The Fallacy of the Data Scientist's Venn Diagram
Practical walkthroughs on machine learning, data exploration and finding insight.
Originally published on Linkedin
Well, fallacy may be a strong word, how about incomplete? I’m talking about the Venn diagram that depicts the skills needed to be a data scientist. I think Drew Conway was the first to draw this and, since, hundreds of variations have followed. The one here is pretty close to the first one I saw.
It broke down the job into three distinct skills: data, statistics, and programming. I always liked that one. I never considered myself best at any one but certainly good enough at all three. As a new entrant in the field, such chart gave me the hope and courage that I could make it.
Today, after a few years as a data scientist, this is how I would draw it:
Not as symmetrical as the original and a big shift in responsibilities!
Data Scientists Are Always Selling
Data scientists are always selling and I have been selling since day one. This isn’t by choice or as a natural progression up the career ladder, but because its a brand new field that is continuously reinventing itself.
I’ve been a data science team founder, consultant, trainer, mentor, etc, all the while producing work described in the three original circles. If you’ve been at it for a few years, you’re top leadership, willingly or unwillingly. I’ve worked in environments where my customer sat 3 cubicles down all the way to those across the country spending 100k to kick-start their own data science team. The selling never abates.
We’ll start with the obvious - selling to the customer is a big one! You have to convince them to hire your services, this means explaining what data science can do for their needs and sometimes what data science is. External or internal customers, same deal. They know about their problems, but don’t always know what a machine learning or AI solution would look like. Once you have done your due diligence, built a model, you have to convince them to actually use what they paid for (yes, this does happen).
Then you have to explain it all over again with actual field users - they’re rarely involved in the development phase. You need to work with them using a different language. They’re the ones that will say ‘there goes my job’ in a joking but nervous tone. Besides explaining how it works, you need to reassure them it won’t take their job away but instead make them much, much better at it. All that is selling…
But it doesn’t end there, far from it. Internally, the job requires many tools. They change all the time - few know how to use them, fewer know how to interpret them, and even less know how to ply them into practical working pipelines. For that reason, we’re always called to explain, justify, breakdown the choices made in order to convince co-workers, managers, the C-suite, etc. about what the heck is going on here. This is actually a serious responsibility. What tools and techniques you advocate will invariably affect a department’s or company’s business analytics, warehousing practices, web-serving platforms and even who will be hired/laid off next. More selling…
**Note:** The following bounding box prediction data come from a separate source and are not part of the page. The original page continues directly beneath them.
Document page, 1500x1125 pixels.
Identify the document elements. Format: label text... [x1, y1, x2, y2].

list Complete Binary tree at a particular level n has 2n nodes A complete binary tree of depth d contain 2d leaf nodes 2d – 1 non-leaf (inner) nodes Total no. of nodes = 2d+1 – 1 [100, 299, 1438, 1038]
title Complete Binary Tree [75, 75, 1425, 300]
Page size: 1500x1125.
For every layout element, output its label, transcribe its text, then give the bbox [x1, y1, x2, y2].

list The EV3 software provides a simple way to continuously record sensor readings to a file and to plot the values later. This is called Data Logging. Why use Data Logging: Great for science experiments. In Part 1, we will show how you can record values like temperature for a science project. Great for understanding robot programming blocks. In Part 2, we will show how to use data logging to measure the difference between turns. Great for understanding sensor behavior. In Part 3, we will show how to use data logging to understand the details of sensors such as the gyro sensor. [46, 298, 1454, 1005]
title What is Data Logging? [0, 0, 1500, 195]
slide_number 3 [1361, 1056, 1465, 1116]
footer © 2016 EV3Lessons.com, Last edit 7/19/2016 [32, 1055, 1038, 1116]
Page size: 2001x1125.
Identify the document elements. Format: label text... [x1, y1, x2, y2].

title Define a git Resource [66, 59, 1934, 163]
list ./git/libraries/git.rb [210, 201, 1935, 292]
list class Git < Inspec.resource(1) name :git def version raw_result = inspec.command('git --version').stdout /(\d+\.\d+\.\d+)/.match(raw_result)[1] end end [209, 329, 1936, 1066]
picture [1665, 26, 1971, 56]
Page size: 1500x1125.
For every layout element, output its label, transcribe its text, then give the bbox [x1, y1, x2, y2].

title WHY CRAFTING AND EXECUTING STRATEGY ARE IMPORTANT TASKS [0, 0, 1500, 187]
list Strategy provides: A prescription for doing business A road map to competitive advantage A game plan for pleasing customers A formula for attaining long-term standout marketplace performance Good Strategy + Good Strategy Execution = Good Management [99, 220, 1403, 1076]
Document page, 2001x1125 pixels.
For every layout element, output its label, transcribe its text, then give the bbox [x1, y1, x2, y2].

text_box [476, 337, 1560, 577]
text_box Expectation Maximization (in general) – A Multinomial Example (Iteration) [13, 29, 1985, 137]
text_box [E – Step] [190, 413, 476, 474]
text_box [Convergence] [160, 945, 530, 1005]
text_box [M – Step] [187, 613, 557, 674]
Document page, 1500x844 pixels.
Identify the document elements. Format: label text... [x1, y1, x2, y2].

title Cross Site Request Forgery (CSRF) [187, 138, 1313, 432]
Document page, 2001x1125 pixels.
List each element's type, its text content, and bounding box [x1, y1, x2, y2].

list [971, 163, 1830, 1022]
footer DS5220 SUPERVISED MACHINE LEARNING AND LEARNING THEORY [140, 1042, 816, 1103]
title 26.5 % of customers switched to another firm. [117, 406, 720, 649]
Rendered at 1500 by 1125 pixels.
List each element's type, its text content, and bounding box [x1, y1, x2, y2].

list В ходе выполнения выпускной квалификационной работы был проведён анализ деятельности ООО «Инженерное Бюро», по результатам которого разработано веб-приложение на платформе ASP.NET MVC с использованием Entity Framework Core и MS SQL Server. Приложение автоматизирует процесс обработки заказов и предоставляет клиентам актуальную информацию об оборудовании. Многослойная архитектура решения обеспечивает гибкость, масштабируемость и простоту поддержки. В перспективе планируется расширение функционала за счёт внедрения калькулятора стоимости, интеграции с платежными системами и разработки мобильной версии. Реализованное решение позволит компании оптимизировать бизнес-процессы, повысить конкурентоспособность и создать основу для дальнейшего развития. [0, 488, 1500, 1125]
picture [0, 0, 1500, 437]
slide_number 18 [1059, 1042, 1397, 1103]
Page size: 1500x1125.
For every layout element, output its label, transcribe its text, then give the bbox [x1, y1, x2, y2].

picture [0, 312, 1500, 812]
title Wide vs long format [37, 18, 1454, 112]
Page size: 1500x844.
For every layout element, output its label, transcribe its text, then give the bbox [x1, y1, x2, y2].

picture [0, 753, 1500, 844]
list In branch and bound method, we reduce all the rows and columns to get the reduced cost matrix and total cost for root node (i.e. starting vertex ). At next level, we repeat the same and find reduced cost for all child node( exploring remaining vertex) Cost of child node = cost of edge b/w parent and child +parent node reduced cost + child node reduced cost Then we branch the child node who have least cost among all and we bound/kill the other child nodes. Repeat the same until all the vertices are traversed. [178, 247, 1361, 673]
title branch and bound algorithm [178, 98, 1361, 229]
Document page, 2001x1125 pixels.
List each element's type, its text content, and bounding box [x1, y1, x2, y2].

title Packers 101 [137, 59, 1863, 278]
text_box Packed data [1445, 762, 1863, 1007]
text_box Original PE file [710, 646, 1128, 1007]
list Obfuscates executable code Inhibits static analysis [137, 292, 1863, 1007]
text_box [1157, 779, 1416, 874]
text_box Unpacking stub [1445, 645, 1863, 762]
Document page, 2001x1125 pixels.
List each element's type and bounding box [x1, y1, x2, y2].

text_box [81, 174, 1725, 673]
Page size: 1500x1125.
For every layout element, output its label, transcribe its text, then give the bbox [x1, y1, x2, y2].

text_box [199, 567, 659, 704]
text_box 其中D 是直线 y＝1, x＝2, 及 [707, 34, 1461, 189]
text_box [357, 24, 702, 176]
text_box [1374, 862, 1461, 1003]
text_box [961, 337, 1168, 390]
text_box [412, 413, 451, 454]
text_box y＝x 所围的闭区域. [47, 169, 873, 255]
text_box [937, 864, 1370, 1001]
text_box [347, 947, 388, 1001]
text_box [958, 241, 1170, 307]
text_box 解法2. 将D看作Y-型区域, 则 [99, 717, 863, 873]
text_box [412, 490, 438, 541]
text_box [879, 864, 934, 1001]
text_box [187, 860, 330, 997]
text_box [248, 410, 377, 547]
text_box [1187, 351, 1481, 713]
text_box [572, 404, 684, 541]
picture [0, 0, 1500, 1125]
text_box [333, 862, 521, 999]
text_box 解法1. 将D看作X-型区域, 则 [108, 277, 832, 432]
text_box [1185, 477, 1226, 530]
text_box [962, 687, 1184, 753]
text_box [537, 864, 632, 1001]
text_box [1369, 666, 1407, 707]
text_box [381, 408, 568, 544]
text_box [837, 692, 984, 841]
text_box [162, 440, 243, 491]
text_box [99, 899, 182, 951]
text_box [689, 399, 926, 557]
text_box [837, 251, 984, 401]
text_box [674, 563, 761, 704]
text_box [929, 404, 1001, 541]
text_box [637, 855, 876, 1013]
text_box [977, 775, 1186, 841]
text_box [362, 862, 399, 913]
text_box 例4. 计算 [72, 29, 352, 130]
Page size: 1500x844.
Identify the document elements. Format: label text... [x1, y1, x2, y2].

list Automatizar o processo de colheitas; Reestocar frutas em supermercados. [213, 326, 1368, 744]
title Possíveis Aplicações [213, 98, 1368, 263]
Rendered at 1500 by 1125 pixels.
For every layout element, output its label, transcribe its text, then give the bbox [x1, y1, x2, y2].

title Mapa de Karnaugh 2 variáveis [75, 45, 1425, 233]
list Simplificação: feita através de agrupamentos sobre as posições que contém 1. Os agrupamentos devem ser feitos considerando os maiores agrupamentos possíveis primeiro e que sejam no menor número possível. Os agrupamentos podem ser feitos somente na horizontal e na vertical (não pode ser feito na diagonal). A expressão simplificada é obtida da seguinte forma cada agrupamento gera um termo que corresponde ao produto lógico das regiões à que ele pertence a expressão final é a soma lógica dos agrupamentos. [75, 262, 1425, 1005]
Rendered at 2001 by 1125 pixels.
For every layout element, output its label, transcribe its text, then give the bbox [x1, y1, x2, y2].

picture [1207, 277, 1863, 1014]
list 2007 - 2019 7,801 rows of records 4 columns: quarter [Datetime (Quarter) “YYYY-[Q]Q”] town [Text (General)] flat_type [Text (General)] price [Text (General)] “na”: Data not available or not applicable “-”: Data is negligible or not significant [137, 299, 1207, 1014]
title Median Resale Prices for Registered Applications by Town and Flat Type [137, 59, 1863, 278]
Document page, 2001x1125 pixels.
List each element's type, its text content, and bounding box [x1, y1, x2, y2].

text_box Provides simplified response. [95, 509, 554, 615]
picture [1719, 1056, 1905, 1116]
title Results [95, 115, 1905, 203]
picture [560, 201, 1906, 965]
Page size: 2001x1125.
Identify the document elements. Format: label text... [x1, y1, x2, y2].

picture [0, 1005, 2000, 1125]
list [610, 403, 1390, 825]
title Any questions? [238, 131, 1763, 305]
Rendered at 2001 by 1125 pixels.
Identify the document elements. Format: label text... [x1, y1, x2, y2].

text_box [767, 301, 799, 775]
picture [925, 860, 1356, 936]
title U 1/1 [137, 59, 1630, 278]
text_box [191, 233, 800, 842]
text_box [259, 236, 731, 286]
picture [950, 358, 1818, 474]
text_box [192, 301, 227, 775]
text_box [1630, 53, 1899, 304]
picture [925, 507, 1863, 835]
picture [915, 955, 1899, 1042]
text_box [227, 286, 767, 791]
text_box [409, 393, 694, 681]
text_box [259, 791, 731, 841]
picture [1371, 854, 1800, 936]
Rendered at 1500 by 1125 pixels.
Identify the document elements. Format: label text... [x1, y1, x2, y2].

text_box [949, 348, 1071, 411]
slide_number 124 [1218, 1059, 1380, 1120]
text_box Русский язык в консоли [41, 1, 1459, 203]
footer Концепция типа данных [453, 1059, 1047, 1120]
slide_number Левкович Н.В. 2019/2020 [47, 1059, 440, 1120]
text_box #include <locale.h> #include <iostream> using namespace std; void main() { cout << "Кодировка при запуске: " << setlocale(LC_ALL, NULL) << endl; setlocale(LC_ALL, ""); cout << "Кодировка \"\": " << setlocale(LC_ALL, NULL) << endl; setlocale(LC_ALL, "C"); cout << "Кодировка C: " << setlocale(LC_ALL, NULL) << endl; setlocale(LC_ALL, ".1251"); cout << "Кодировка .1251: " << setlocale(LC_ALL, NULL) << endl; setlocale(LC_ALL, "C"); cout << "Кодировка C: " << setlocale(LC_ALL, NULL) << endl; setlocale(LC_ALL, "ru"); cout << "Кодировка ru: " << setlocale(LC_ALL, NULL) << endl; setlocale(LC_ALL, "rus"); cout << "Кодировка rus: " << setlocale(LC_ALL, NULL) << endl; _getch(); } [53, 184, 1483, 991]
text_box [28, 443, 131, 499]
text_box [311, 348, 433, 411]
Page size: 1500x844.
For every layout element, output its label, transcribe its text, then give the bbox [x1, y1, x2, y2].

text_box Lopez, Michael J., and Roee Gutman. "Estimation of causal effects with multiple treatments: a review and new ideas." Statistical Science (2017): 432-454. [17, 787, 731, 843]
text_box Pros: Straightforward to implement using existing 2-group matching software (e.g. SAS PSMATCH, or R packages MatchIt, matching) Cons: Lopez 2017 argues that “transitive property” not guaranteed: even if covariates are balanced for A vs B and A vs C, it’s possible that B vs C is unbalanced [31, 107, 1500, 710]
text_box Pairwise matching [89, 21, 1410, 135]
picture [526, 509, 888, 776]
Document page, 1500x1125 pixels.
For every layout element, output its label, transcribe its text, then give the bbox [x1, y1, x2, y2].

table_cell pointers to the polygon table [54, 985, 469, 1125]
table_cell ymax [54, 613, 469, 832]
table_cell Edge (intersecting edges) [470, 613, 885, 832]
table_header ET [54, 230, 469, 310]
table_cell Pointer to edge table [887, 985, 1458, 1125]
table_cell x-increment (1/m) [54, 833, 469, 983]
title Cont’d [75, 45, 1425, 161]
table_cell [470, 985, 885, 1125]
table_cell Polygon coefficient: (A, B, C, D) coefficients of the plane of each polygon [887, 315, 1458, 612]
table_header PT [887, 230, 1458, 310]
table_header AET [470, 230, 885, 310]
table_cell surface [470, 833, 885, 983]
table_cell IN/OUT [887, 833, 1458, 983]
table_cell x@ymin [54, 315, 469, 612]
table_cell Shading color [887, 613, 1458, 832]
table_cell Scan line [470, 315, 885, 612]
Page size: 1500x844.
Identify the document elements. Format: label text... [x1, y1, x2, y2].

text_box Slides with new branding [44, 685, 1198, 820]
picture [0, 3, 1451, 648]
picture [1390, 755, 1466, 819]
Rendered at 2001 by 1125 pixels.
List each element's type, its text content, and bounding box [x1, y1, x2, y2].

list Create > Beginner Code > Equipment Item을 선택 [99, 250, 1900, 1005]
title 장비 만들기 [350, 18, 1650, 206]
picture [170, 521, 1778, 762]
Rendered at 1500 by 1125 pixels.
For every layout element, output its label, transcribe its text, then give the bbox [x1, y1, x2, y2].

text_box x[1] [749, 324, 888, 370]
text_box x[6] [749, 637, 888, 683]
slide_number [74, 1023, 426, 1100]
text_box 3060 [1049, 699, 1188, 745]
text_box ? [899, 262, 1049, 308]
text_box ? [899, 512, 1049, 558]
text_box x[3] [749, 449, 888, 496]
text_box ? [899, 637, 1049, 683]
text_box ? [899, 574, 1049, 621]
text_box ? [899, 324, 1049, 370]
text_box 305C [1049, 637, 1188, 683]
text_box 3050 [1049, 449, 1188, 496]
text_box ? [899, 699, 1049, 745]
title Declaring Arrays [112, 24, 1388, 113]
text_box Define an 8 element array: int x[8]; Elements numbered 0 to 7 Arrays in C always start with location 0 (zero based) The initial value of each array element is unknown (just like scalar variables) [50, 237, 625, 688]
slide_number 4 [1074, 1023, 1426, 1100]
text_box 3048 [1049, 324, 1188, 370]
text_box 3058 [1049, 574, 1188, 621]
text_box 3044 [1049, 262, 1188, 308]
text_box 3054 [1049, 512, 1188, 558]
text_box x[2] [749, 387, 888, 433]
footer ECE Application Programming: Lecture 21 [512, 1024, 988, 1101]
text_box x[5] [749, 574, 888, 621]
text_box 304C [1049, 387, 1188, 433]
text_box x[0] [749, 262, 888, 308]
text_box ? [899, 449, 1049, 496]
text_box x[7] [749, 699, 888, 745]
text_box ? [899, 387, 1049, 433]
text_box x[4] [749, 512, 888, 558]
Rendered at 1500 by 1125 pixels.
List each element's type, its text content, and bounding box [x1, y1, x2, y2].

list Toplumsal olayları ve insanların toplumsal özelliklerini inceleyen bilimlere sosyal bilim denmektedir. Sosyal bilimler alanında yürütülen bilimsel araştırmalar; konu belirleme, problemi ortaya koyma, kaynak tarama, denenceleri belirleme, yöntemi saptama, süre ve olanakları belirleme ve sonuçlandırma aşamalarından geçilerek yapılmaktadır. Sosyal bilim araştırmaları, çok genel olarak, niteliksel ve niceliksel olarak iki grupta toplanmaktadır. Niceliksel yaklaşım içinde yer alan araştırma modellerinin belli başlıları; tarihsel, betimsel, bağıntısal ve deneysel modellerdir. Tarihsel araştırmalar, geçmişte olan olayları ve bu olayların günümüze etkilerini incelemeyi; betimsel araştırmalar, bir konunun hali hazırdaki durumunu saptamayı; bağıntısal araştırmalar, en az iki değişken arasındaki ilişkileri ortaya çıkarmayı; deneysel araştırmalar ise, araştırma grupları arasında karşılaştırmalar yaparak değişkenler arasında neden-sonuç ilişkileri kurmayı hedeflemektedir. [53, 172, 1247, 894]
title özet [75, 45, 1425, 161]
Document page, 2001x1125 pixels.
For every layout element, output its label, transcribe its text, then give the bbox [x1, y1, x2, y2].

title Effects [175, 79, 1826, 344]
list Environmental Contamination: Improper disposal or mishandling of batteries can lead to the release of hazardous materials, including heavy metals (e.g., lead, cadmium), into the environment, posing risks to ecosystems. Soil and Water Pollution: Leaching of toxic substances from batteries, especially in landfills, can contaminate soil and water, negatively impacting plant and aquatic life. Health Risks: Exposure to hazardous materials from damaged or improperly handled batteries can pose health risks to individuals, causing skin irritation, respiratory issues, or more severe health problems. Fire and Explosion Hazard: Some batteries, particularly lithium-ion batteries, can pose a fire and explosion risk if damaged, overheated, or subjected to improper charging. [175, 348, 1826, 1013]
And finally, we are continuously selling to ourselves - from the right to be called a Data Scientist, the need to defend the title, convincing oneself that we can keep up with the Cambrian explosion of tools and techniques (think feature engineering in the age of deep neural networks, or relational databases in the age of distributed computing, and all things open source). Harder to sell, but I do it all the time, is telling myself that I am clever enough to stay a step ahead of AI and its potentially nefarious effect on my profession, the people I work for, and the world. Selling, selling, selling.